Tout en se concentrant principalement sur l'élection du Conseil d'État, Mama Atrato II a soutenu que l'achat de voix s'est étendu au-delà de la politique partisane à d'autres secteurs de la société.
Elle a allégué que les élections au sein de certaines dénominations chrétiennes sont également influencées par des incitations financières.
Selon elle, des pratiques similaires ont trouvé leur chemin dans les institutions traditionnelles, y compris lors des élections aux postes de direction au sein de la House of Chiefs.
Elle a en outre allégué que l'achat de voix avait influencé les compétitions précédentes pour la présidence de la House of Chiefs, affirmant que des incitations financières et d'autres avantages avaient affecté le résultat.
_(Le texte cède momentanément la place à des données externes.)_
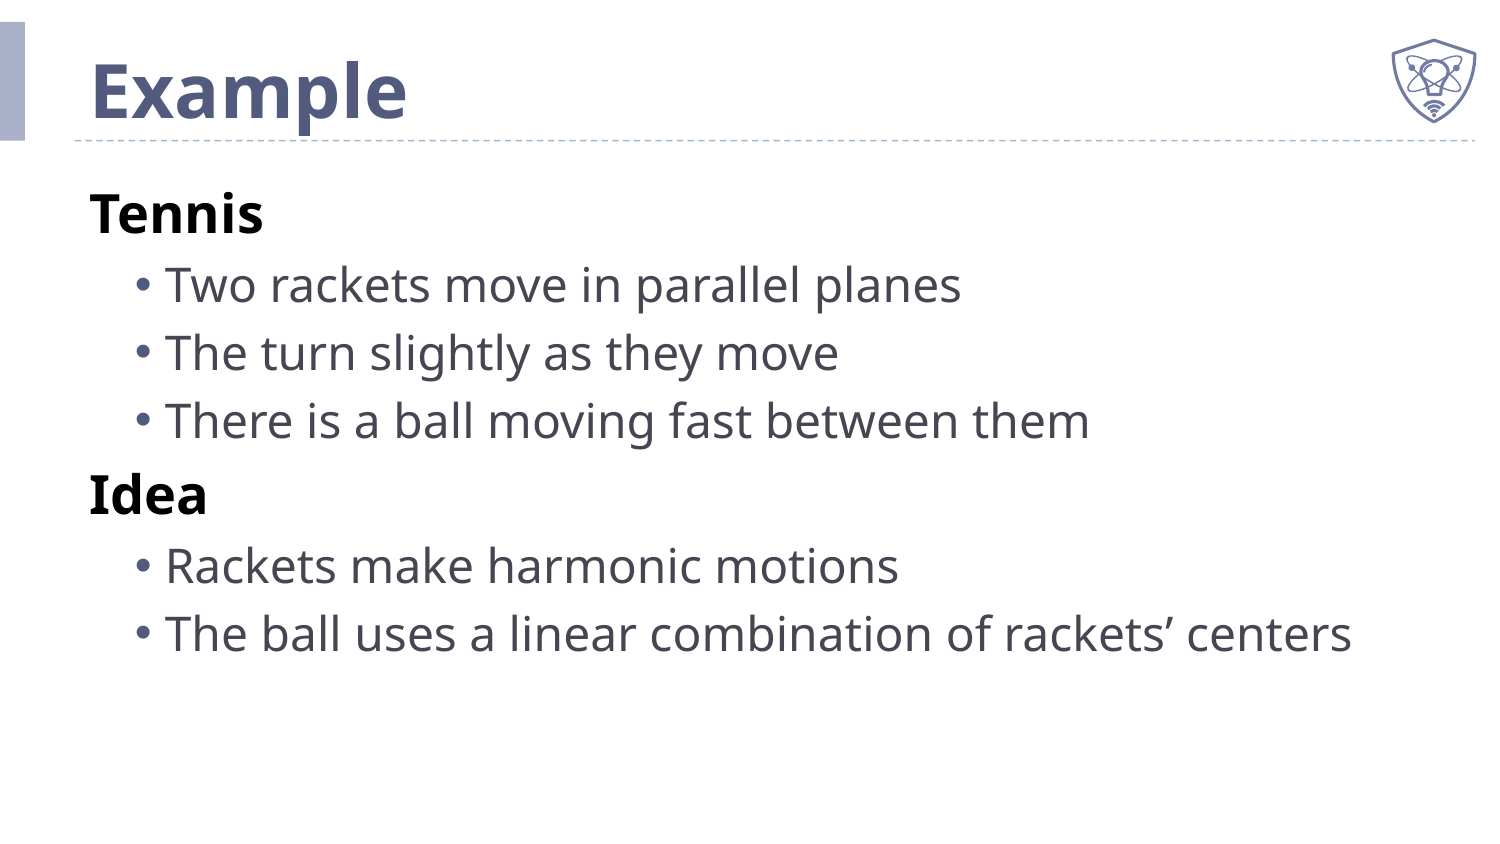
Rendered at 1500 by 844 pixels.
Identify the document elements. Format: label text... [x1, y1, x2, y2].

Elle s'est également interrogée sur les raisons pour lesquelles l'homme d'affaires éminent et chef traditionnel Togbe Afede XIV n'avait pas sollicité un autre mandat, prétendant que l'achat de voix avait découragé sa participation.
Ces accusations ont été formulées par la reine mère lors du forum et n'étaient pas accompagnées de preuves durant l'événement.
Mama Atrato II s'est félicitée de ce qu'elle a décrit comme l'abolition du système des délégués par la Supreme Court, exprimant l'espoir que cette mesure réduirait l'influence de l'argent lors des futures élections du Conseil d'État.
Elle a soutenu que la corruption commence avant même que le vote n'ait lieu, alléguant que des individus doivent souvent payer avant de devenir délégués.
« Avant même de devenir délégué, il faut payer », a-t-elle affirmé.
Bien qu'elle ait reconnu que l'achat de voix reste répandu, elle s'est dite optimiste quant au fait que des réformes du processus électoral pourraient faire émerger des dirigeants qui accordent véritablement la priorité aux intérêts de leurs régions.
La reine mère a lié l'achat présumé de voix à ce qu'elle a décrit comme le sous-développement persistant de la région de la Volta.
Elle a déploré l'état des établissements de santé, déclarant que les hôpitaux régionaux et municipaux continuent d'être confrontés à des pénuries d'équipements essentiels malgré des années de représentation au niveau national.
Elle a salué Edem Agbana, député de Ketu North, pour avoir fait don de son salaire afin d'acheter des équipements médicaux pour le Volta Regional Hospital, le décrivant comme un exemple de leadership axé sur le service public.
Mama Atrato II a également exhorté les hommes politiques, les chefs traditionnels et les titulaires de charges publiques à faire passer le bien-être de la région de la Volta avant l'enrichissement personnel.
« Nous les encourageons à penser d'abord à la région avant de penser à leurs poches », a-t-elle déclaré.
La reine mère de Ho-Dome dans la zone traditionnelle d'Asogli, Mama Atrato II, a proféré des accusations explosives d'achat massif de voix lors des élections du Conseil d'État du Ghana, affirmant que des délégués ont accepté 5 000 GH¢ chacun en échange de leur vote au cours du processus de sélection.